Chief of the General Staff of Romanian Defence Forces Daniel Petrescu stated regarding the purchase of F-35s: “We know it takes a long time to operationalise such a capability. What we propose is to start now and in the perspective of the 2030s, when the F-16 planes we have will exhaust their resource, to be able to switch to the new type of plane.” Bordering Ukraine, the political future of which remains highly uncertain, Romania’s acquisition of F-35s, alongside similar purchases by states across the region such as Poland, will place significant further pressure on Russian air defences, with the fighter’s advanced stealth capabilities making it particularly difficult to defend against. 

While Eastern European states have placed orders for F-35s more recently, Northern Europe has been among the fastest regions to adopt the aircraft. Norway in 2021 became the first country in the world to field a fleet formed entirely of fifth generation fighters, while Denmark received its first F-35s in late September 2023 and Finland placed its first orders for the aircraft in December 2021. All three countries will rely on F-35s to replace either F-16s or F-18s, dampening Swedish hopes to export the Swedish-American Gripen fighter to its neighbours. A key impediment to acquisitions in Western Europe has been the low defence budgets of economically less developed southern states, with Spain and Portugal in particular seeing their ability to afford F-35s brought to question.
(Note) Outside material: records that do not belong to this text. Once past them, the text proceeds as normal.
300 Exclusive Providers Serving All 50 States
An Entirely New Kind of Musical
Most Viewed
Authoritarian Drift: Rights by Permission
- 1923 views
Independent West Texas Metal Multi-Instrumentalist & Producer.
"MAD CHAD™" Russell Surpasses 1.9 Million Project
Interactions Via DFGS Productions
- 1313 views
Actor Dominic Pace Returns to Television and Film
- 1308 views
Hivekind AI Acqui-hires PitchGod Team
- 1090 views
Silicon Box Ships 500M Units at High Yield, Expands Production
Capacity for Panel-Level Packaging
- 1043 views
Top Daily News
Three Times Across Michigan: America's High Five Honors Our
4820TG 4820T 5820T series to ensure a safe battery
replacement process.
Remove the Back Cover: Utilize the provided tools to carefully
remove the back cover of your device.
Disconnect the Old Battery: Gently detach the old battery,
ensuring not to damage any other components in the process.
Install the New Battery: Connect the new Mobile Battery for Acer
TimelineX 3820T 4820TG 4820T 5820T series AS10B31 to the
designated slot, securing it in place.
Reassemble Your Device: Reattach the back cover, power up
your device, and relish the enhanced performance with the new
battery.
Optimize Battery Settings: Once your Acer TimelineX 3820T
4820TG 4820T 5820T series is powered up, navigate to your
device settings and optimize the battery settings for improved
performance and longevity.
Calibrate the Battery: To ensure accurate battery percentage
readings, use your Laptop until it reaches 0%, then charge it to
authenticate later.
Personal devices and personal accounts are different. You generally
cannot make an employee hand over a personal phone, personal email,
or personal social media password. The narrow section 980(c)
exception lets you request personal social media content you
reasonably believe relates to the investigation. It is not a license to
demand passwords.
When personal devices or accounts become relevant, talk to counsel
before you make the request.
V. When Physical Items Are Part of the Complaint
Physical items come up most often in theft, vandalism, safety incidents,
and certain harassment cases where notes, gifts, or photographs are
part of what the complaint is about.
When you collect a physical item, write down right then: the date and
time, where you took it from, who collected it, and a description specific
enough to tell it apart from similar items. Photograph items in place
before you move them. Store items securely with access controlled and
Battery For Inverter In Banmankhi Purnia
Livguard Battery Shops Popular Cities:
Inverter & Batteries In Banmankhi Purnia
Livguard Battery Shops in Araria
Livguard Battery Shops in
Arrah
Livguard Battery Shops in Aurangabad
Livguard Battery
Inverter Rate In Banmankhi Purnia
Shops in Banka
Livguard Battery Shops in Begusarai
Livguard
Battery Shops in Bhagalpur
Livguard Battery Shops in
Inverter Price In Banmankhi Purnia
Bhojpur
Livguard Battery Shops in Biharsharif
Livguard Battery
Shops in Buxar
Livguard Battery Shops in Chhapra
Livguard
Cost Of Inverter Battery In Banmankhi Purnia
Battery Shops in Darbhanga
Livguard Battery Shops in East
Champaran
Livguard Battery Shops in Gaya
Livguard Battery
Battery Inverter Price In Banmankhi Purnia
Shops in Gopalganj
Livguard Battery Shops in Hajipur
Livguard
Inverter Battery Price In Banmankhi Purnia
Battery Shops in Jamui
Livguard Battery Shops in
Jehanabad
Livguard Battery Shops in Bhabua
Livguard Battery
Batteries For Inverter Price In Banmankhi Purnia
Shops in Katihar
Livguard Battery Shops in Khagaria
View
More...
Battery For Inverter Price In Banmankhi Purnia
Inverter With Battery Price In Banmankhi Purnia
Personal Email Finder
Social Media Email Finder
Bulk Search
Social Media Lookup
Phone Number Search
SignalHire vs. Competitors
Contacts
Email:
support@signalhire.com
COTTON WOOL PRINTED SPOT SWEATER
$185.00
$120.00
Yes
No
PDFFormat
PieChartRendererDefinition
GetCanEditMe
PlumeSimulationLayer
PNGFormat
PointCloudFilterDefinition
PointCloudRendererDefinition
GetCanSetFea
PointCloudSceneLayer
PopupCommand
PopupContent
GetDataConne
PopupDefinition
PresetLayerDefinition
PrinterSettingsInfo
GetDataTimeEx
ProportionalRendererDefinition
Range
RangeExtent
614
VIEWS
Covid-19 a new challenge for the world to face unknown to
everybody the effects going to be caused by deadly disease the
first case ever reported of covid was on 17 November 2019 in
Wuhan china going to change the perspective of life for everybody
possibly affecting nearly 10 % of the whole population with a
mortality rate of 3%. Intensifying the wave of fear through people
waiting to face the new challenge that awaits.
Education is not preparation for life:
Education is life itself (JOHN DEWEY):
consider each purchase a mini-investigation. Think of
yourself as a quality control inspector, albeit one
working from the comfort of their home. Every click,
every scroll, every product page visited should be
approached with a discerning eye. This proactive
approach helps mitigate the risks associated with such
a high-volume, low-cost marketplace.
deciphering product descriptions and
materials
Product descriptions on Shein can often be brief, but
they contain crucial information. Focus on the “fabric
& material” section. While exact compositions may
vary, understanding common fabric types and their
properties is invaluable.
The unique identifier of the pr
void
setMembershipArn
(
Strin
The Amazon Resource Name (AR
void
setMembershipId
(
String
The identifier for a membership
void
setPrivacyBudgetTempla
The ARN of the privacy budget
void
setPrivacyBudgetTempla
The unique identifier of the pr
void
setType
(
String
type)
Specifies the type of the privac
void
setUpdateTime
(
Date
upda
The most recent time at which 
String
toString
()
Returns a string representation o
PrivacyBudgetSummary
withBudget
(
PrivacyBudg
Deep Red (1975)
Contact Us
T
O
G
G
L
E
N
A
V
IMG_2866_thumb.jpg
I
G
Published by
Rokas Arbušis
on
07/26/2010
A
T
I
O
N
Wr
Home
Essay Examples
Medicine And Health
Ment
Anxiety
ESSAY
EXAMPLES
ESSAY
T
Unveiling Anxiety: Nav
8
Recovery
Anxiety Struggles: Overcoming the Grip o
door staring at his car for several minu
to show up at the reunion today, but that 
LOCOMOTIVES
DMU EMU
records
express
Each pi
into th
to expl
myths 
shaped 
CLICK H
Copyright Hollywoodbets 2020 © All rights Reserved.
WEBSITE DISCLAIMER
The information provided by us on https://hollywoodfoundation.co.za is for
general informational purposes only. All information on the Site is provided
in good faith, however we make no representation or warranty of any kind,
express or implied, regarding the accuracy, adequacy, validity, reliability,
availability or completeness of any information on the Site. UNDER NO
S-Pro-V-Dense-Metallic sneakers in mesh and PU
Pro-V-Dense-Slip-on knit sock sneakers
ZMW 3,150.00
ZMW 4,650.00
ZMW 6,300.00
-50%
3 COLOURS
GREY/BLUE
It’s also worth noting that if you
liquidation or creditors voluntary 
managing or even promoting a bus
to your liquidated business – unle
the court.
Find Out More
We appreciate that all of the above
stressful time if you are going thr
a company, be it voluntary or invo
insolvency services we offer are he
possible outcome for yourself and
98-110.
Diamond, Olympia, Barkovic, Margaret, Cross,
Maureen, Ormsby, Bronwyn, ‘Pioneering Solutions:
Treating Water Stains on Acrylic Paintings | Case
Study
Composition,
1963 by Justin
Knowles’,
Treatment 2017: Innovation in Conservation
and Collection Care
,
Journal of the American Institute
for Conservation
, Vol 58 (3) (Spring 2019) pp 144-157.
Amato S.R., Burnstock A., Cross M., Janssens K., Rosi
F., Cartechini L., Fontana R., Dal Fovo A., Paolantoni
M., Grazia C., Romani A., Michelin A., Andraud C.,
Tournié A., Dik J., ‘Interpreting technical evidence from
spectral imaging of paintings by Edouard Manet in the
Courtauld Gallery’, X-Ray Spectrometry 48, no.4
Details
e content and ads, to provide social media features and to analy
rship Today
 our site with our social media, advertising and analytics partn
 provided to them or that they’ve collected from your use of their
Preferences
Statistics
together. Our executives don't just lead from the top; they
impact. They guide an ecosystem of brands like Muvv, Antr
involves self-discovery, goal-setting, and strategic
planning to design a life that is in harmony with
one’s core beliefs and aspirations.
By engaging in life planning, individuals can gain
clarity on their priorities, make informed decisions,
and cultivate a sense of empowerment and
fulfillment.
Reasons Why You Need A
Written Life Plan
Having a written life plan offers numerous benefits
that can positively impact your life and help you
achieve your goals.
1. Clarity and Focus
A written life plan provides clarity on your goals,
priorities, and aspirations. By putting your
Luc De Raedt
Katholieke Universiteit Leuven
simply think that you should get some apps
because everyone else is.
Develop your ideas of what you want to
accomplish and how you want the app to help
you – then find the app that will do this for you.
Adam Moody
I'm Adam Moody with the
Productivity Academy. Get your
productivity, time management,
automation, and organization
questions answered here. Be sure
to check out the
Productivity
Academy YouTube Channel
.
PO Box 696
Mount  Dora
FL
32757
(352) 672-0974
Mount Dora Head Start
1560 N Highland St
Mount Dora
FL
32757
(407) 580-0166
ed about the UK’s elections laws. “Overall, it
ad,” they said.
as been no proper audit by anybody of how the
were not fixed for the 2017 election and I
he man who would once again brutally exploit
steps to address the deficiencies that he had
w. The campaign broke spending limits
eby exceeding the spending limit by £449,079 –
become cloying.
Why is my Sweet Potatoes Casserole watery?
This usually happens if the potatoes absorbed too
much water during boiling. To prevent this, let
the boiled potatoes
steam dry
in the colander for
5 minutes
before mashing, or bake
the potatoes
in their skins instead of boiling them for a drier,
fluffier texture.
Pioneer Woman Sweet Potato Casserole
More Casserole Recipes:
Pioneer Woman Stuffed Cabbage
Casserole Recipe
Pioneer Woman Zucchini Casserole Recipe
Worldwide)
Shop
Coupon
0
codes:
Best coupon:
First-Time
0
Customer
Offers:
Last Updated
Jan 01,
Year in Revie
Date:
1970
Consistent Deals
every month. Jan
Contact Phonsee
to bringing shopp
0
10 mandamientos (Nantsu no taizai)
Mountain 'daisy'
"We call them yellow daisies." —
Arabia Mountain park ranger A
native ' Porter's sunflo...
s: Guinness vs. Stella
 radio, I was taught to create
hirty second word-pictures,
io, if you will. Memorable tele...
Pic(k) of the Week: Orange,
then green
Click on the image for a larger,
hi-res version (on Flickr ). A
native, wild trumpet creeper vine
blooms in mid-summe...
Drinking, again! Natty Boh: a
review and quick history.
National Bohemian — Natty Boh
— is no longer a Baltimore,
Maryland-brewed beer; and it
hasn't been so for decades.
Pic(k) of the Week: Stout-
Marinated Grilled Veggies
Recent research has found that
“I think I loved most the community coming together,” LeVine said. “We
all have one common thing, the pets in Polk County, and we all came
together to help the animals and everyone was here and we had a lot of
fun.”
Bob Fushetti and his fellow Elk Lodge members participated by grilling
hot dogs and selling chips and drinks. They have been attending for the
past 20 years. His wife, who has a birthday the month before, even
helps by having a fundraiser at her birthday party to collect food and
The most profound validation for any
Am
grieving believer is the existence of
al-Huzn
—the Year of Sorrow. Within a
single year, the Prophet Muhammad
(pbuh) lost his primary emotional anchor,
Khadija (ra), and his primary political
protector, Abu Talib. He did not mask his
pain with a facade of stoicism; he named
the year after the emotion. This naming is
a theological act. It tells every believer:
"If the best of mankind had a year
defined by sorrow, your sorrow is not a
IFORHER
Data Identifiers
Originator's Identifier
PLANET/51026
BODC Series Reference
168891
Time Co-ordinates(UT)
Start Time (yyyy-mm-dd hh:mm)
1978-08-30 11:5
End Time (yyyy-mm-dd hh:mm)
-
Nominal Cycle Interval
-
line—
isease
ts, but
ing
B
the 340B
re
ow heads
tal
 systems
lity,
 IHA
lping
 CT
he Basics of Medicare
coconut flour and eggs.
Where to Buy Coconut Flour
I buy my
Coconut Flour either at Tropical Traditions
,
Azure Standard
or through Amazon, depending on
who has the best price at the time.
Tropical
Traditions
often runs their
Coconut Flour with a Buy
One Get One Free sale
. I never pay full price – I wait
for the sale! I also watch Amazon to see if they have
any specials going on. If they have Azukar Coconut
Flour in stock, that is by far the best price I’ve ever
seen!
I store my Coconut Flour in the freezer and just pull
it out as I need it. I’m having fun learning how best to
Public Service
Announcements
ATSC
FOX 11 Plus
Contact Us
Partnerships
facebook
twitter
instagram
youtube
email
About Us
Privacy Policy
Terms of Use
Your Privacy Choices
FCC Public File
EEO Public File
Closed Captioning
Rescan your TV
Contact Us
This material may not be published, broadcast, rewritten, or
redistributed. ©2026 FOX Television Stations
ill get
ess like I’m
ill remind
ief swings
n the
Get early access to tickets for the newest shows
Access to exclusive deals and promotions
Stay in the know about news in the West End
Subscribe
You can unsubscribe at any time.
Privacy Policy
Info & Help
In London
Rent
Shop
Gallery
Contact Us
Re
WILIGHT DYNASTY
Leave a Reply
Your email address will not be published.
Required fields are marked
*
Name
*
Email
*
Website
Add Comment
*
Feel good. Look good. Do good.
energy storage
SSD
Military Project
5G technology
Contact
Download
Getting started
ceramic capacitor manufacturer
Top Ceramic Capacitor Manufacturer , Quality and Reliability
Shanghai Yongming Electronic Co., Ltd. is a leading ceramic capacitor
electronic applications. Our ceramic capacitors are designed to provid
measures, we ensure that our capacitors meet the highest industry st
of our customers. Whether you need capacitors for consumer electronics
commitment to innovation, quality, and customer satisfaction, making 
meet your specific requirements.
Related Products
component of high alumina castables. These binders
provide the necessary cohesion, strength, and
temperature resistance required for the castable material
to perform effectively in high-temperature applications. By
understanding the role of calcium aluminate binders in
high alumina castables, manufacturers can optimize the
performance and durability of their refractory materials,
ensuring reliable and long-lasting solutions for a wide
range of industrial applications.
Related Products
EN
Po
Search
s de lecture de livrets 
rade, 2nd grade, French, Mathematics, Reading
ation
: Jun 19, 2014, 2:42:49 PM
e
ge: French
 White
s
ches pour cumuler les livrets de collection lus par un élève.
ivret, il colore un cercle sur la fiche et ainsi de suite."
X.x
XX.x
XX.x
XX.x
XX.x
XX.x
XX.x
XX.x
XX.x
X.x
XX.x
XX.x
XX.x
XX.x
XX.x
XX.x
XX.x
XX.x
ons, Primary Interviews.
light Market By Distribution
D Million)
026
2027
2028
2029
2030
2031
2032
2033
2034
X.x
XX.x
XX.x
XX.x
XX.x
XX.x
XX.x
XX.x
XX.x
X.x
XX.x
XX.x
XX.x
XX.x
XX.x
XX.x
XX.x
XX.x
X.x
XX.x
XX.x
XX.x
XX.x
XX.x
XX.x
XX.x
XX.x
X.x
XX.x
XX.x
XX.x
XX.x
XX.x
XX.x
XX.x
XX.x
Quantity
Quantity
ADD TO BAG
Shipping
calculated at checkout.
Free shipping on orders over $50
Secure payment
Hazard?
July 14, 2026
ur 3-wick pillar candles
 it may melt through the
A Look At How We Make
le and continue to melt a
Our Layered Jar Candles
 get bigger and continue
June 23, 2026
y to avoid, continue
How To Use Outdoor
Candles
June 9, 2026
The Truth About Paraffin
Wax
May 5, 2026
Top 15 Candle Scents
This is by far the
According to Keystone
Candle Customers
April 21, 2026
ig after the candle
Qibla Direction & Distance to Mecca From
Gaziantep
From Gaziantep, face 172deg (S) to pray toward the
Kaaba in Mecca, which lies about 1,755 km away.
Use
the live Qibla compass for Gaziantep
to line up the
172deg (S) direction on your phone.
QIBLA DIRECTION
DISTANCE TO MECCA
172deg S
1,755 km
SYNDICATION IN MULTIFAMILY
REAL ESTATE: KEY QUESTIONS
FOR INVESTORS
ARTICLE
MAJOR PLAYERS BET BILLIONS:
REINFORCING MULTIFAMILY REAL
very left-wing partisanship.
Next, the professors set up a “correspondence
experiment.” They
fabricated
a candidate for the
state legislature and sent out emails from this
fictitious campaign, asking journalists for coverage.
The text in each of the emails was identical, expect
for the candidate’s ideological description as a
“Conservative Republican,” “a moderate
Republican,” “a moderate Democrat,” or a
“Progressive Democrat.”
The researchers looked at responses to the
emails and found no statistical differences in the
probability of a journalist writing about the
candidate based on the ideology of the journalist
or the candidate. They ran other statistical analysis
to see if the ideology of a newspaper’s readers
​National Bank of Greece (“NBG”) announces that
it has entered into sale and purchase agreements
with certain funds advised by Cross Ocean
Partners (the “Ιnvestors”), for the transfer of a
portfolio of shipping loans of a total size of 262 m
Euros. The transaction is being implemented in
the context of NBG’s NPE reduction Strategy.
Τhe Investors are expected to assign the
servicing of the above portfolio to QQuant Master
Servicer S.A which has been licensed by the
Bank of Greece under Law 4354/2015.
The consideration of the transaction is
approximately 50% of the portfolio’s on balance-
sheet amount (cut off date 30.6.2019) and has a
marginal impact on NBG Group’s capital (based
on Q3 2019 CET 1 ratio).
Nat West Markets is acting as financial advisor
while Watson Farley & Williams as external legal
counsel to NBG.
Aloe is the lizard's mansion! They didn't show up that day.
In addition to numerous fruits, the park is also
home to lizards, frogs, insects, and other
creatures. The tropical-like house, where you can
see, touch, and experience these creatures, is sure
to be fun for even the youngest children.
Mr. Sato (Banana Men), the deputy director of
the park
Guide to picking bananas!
Another more minor impediment to the F-35’s proliferation in Europe has been France’s refusal to consider foreign fighter classes and its extensive efforts to promote its indigenous Rafale fourth generation fighter on the continent, albeit with very limited success. Rafale sales to Greece and Croatia were achieved in the former case by providing the first aircraft free of charge, and in both cases by offering second hand aircraft which was necessary to make the aircraft price competitive with F-35 – which is otherwise widely considered a more cost effective aircraft. Extensive efforts by Paris to lobby third parties such as Belgium against buying the F-35 have notably consistently failed. With the number of European F-35 clients expected to continue to grow rapidly, Germany and the United States in 2023 began cooperating to produce the aircraft’s fuselages under license in Germany in facilities which could also offer servicing to F-35s across the continent. While under the preceding administration of Chancellor Angela Merkel Defence Minister Karl Mullner was forced to resign due to his strong support for an F-35 acquisition, the new Olaf Scholtz’s administration’s about turn on the issue at the expense of the German led Eurofighter program in early 2022 was a major turning point for the American aircraft’s proliferation in Europe.